━━━━━ DATA IN THIS EXERCISE ━━━━━

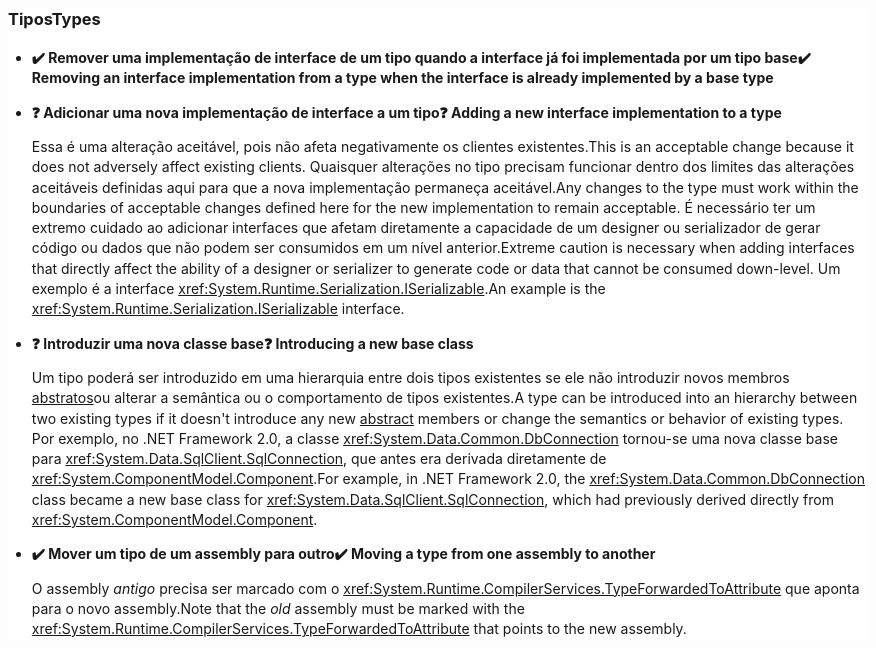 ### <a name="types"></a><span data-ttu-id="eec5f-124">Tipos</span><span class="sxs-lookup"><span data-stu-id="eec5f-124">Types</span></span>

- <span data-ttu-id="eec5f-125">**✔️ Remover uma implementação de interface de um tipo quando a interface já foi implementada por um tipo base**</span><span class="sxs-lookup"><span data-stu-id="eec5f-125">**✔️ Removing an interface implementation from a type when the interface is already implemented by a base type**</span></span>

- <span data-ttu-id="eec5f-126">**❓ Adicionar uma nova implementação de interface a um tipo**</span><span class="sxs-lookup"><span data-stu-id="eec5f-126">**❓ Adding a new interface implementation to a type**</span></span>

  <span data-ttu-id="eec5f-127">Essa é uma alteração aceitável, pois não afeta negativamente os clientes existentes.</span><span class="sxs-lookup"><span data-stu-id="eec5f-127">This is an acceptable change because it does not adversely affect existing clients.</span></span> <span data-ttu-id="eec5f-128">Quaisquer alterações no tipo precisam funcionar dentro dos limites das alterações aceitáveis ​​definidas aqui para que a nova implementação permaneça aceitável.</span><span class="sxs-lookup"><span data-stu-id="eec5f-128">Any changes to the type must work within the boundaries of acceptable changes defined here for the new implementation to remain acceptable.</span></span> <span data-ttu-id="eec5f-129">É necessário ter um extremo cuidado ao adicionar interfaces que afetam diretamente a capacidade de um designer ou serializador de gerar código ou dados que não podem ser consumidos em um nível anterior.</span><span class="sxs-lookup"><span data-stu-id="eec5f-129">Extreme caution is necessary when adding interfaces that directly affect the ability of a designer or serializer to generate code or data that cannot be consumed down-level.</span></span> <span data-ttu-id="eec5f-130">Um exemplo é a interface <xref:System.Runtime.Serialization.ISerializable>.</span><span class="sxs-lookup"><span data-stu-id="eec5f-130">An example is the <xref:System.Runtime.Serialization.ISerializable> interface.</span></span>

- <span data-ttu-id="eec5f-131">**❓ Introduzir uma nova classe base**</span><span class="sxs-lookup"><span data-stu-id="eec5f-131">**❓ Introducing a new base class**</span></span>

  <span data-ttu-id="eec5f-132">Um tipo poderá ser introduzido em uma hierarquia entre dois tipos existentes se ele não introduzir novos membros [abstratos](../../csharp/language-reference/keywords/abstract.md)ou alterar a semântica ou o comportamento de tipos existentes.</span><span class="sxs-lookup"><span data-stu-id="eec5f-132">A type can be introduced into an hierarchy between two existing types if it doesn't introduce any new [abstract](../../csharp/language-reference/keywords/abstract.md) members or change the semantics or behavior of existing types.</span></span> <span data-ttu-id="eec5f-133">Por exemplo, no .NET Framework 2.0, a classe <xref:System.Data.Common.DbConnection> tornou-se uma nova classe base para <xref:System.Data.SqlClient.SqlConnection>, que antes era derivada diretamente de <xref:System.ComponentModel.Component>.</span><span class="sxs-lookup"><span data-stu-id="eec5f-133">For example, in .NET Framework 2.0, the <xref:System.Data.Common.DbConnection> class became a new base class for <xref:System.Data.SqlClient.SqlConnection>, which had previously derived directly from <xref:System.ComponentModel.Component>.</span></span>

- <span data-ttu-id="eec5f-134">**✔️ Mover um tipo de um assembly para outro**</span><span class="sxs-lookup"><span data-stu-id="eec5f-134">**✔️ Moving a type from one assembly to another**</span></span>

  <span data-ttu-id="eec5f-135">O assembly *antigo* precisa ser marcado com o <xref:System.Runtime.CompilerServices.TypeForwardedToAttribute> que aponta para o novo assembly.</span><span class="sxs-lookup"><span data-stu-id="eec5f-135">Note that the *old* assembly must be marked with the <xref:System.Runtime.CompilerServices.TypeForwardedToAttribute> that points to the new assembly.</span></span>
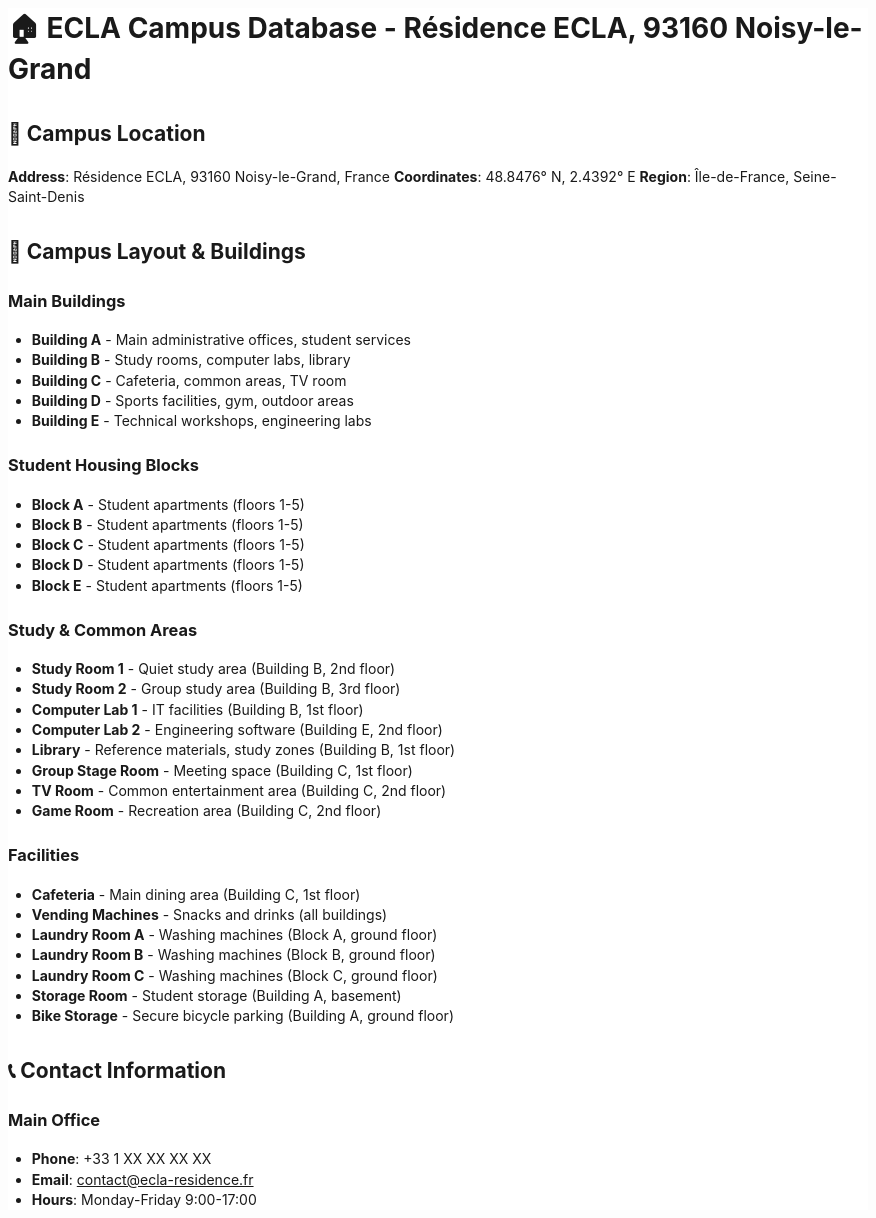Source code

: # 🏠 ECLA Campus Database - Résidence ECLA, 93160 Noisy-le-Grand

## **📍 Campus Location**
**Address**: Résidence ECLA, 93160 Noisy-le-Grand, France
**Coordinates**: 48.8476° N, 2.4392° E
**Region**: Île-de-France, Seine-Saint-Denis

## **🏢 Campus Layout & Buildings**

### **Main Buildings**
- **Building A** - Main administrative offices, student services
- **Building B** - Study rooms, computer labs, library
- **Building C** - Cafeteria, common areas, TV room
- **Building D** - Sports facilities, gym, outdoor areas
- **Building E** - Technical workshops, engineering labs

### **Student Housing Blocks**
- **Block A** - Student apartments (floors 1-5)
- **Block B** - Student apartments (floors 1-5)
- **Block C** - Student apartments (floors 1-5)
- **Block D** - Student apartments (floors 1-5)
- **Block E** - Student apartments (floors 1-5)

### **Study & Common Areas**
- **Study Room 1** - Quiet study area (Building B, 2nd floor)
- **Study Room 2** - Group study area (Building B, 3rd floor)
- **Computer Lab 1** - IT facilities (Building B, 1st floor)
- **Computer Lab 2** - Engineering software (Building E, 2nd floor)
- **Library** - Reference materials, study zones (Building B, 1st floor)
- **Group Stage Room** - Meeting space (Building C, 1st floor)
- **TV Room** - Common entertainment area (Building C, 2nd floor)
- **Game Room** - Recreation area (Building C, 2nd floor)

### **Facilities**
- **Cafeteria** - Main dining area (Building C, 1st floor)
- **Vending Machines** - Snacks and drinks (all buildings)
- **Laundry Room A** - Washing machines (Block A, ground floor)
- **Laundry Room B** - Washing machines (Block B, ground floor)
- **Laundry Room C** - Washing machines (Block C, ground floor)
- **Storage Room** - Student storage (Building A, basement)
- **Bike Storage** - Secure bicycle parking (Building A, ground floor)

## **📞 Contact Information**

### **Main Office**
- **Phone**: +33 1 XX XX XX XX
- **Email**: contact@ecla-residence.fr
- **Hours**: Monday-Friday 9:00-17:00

━━━━━

# JOB ITEM
Could you rename every "Student apartments" to "Residential units" across all the records above, changing nothing else and leaving the pictures out of your answer?

# ANSWER BELOW
 ### <a name="types"></a><span data-ttu-id="eec5f-124">Tipos</span><span class="sxs-lookup"><span data-stu-id="eec5f-124">Types</span></span>

- <span data-ttu-id="eec5f-125">**✔️ Remover uma implementação de interface de um tipo quando a interface já foi implementada por um tipo base**</span><span class="sxs-lookup"><span data-stu-id="eec5f-125">**✔️ Removing an interface implementation from a type when the interface is already implemented by a base type**</span></span>

- <span data-ttu-id="eec5f-126">**❓ Adicionar uma nova implementação de interface a um tipo**</span><span class="sxs-lookup"><span data-stu-id="eec5f-126">**❓ Adding a new interface implementation to a type**</span></span>

  <span data-ttu-id="eec5f-127">Essa é uma alteração aceitável, pois não afeta negativamente os clientes existentes.</span><span class="sxs-lookup"><span data-stu-id="eec5f-127">This is an acceptable change because it does not adversely affect existing clients.</span></span> <span data-ttu-id="eec5f-128">Quaisquer alterações no tipo precisam funcionar dentro dos limites das alterações aceitáveis ​​definidas aqui para que a nova implementação permaneça aceitável.</span><span class="sxs-lookup"><span data-stu-id="eec5f-128">Any changes to the type must work within the boundaries of acceptable changes defined here for the new implementation to remain acceptable.</span></span> <span data-ttu-id="eec5f-129">É necessário ter um extremo cuidado ao adicionar interfaces que afetam diretamente a capacidade de um designer ou serializador de gerar código ou dados que não podem ser consumidos em um nível anterior.</span><span class="sxs-lookup"><span data-stu-id="eec5f-129">Extreme caution is necessary when adding interfaces that directly affect the ability of a designer or serializer to generate code or data that cannot be consumed down-level.</span></span> <span data-ttu-id="eec5f-130">Um exemplo é a interface <xref:System.Runtime.Serialization.ISerializable>.</span><span class="sxs-lookup"><span data-stu-id="eec5f-130">An example is the <xref:System.Runtime.Serialization.ISerializable> interface.</span></span>

- <span data-ttu-id="eec5f-131">**❓ Introduzir uma nova classe base**</span><span class="sxs-lookup"><span data-stu-id="eec5f-131">**❓ Introducing a new base class**</span></span>

  <span data-ttu-id="eec5f-132">Um tipo poderá ser introduzido em uma hierarquia entre dois tipos existentes se ele não introduzir novos membros [abstratos](../../csharp/language-reference/keywords/abstract.md)ou alterar a semântica ou o comportamento de tipos existentes.</span><span class="sxs-lookup"><span data-stu-id="eec5f-132">A type can be introduced into an hierarchy between two existing types if it doesn't introduce any new [abstract](../../csharp/language-reference/keywords/abstract.md) members or change the semantics or behavior of existing types.</span></span> <span data-ttu-id="eec5f-133">Por exemplo, no .NET Framework 2.0, a classe <xref:System.Data.Common.DbConnection> tornou-se uma nova classe base para <xref:System.Data.SqlClient.SqlConnection>, que antes era derivada diretamente de <xref:System.ComponentModel.Component>.</span><span class="sxs-lookup"><span data-stu-id="eec5f-133">For example, in .NET Framework 2.0, the <xref:System.Data.Common.DbConnection> class became a new base class for <xref:System.Data.SqlClient.SqlConnection>, which had previously derived directly from <xref:System.ComponentModel.Component>.</span></span>

- <span data-ttu-id="eec5f-134">**✔️ Mover um tipo de um assembly para outro**</span><span class="sxs-lookup"><span data-stu-id="eec5f-134">**✔️ Moving a type from one assembly to another**</span></span>

  <span data-ttu-id="eec5f-135">O assembly *antigo* precisa ser marcado com o <xref:System.Runtime.CompilerServices.TypeForwardedToAttribute> que aponta para o novo assembly.</span><span class="sxs-lookup"><span data-stu-id="eec5f-135">Note that the *old* assembly must be marked with the <xref:System.Runtime.CompilerServices.TypeForwardedToAttribute> that points to the new assembly.</span></span>
Source code

: # 🏠 ECLA Campus Database - Résidence ECLA, 93160 Noisy-le-Grand

## **📍 Campus Location**
**Address**: Résidence ECLA, 93160 Noisy-le-Grand, France
**Coordinates**: 48.8476° N, 2.4392° E
**Region**: Île-de-France, Seine-Saint-Denis

## **🏢 Campus Layout & Buildings**

### **Main Buildings**
- **Building A** - Main administrative offices, student services
- **Building B** - Study rooms, computer labs, library
- **Building C** - Cafeteria, common areas, TV room
- **Building D** - Sports facilities, gym, outdoor areas
- **Building E** - Technical workshops, engineering labs

### **Student Housing Blocks**
- **Block A** - Residential units (floors 1-5)
- **Block B** - Residential units (floors 1-5)
- **Block C** - Residential units (floors 1-5)
- **Block D** - Residential units (floors 1-5)
- **Block E** - Residential units (floors 1-5)

### **Study & Common Areas**
- **Study Room 1** - Quiet study area (Building B, 2nd floor)
- **Study Room 2** - Group study area (Building B, 3rd floor)
- **Computer Lab 1** - IT facilities (Building B, 1st floor)
- **Computer Lab 2** - Engineering software (Building E, 2nd floor)
- **Library** - Reference materials, study zones (Building B, 1st floor)
- **Group Stage Room** - Meeting space (Building C, 1st floor)
- **TV Room** - Common entertainment area (Building C, 2nd floor)
- **Game Room** - Recreation area (Building C, 2nd floor)

### **Facilities**
- **Cafeteria** - Main dining area (Building C, 1st floor)
- **Vending Machines** - Snacks and drinks (all buildings)
- **Laundry Room A** - Washing machines (Block A, ground floor)
- **Laundry Room B** - Washing machines (Block B, ground floor)
- **Laundry Room C** - Washing machines (Block C, ground floor)
- **Storage Room** - Student storage (Building A, basement)
- **Bike Storage** - Secure bicycle parking (Building A, ground floor)

## **📞 Contact Information**

### **Main Office**
- **Phone**: +33 1 XX XX XX XX
- **Email**: contact@ecla-residence.fr
- **Hours**: Monday-Friday 9:00-17:00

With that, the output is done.